Did Ozy Media co-founder Samir Rao have a key role in its collapse
Earlier, this week Samir Rao was asked to step down by Ozy Media. A co-founder, he was the chief operating officer of the Mountain View, California based startup. Then yesterday, Ozy, which had 75 employees, suspended its operations. “It is…with the heaviest of hearts that we must announce today that we are closing Ozy’s doors,” the board of directors said in a statement to Axios.
Ozy, created what it called “the new and the next” content on a variety of topics for its website, newsletters, videos and podcasts. Some of the videos were distributed through PBS and other TV channels but most were put up on its YouTube channel. Shows included interviews with TV host Trevor Noah, politician Hilary Clinton, billionaire investor Mark Cuban, actor Scarlett Johansson, musician John Legend and other big names. It also organized an Ozy Festival in New York with ticketed entry to hear authors, musicians, sports stars and other celebrities.
This week, Ozy’s chairman, investors, advertisers and other clients and key employees cut ties with the company after a New York Times story on September 26. In the winter of 2020, investment bank Goldman Sachs was considering investing $40 million in Ozy. Goldman executives set up a call with a senior YouTube executive to verify Ozy’s viewership and other data on the video platform.

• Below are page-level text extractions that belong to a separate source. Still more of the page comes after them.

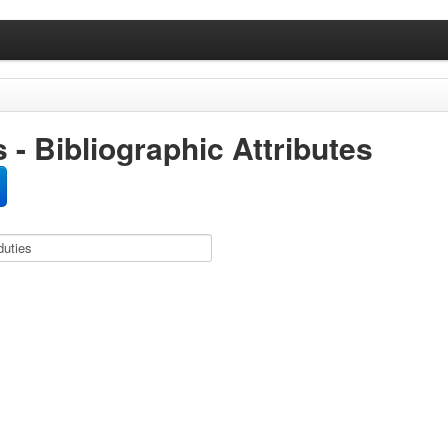
 - Bibliographic Attributes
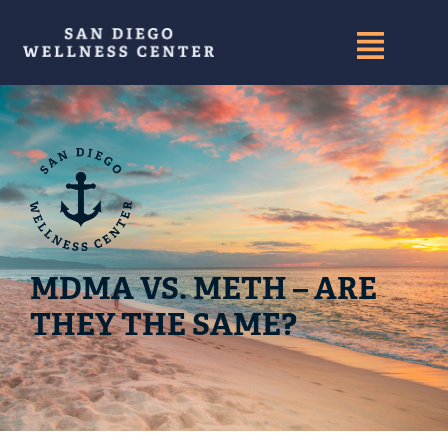
MDMA VS. METH – ARE
THEY THE SAME?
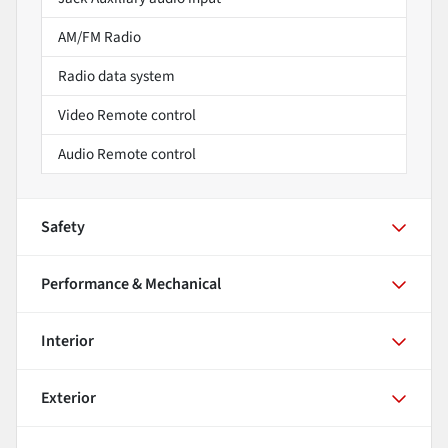
AM/FM Radio
Radio data system
Video Remote control
Audio Remote control
Safety
Performance & Mechanical
Interior
Exterior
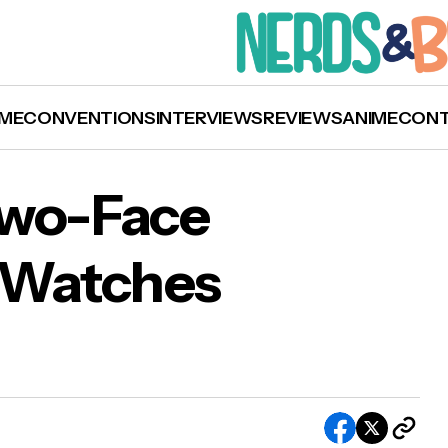
ME
CONVENTIONS
INTERVIEWS
REVIEWS
ANIME
CON
Two-Face
n Watches
 Joker and Two-Face Limited Edition Watches
lable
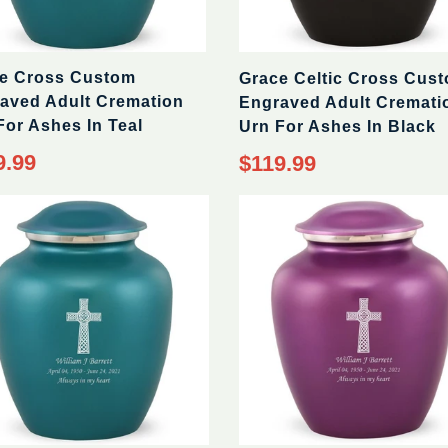
e Cross Custom
Grace Celtic Cross Cus
aved Adult Cremation
Engraved Adult Cremati
For Ashes In Teal
Urn For Ashes In Black
9.99
$119.99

Suspecting a digital altering of the YouTube executive’s voice, Goldman contacted YouTube and found the executive had not participated in the call. Carlos Watson, Ozy co-founder and chief executive, apologized to Goldman saying Samir Rao had impersonated the YouTube executive, according to The New York Times. The story - as well as other media reports - also questioned the audience numbers claimed by Ozy for its various platforms.
Google, owner of YouTube, alerted the Federal Bureau of Investigation about Rao’s impersonation. In an email to The New York Times, Watson attributed the impersonation to Rao’s mental health crisis, adding that, “I’m proud that we stood by (Rao) while he struggled, and we’re all glad to see him now thriving again.” Watson said.
In 2013, Carlos Watson and Samir Rao, (in photo), former colleagues at Goldman Sachs’ New York office, founded Ozy with a big idea: “satisfy our desire for smarter, fresher and more diverse media.” This was for “people who are edgy and educated, hungry and observant — and tired of being handed the same menu rehashing yesterday's top stories.”
In a press release for Ozy’s The Carlos Watson Show, Rao described his co-founder Watson “as a Black man (from Florida born to Jamaican parents) who always fought against the odds — from working his way to Harvard, to hosting on MSNBC and CNN, to becoming one of the few Black CEOs in media”
Ozy attracted major investors including Emerson Collective, owned by Lauren Powell Jobs, the billionaire widow of Apple founder Steve Jobs, as well as German publishing giant Axel Springer. By April 2020, it raised a total $83 million at a valuation of about $160 million, according to Pitchbook.
Ozy was a difficult place to work, some former employees told New York Magazine and other media, and both Watson and Rao shouted at employees.
Samir Rao, son of Indian immigrants, grew up in suburban Detroit, Michigan. Following an AB in math and economics from Harvard University, he worked as an associate at Goldman Sachs from 2007 to 2011. Trained in classical Indian music, he is an amateur composer of advertising jingles.
Apparently, Samir Rao has shut down his LinkedIn and Twitter pages.
The rise and fall of Ozy, with a cast of Ivy league educated founders and big-name investors, politicians and celebrities, is similar to numerous, recurring Silicon Valley tales, most recently that of Theranos, which claimed it was revolutionizing blood tests and which had another Indian American Ramesh Balwani as its president.
As a New York Times reporter noted, the “one nagging question in this era of spectacular booms and busts is where, exactly, the line is drawn between fake-it-til-you-make-it hype (Tesla!) and possible fraud (Theranos!). That line is often blurry and comes into focus only in retrospect. Early fluffery can be excused by later success.”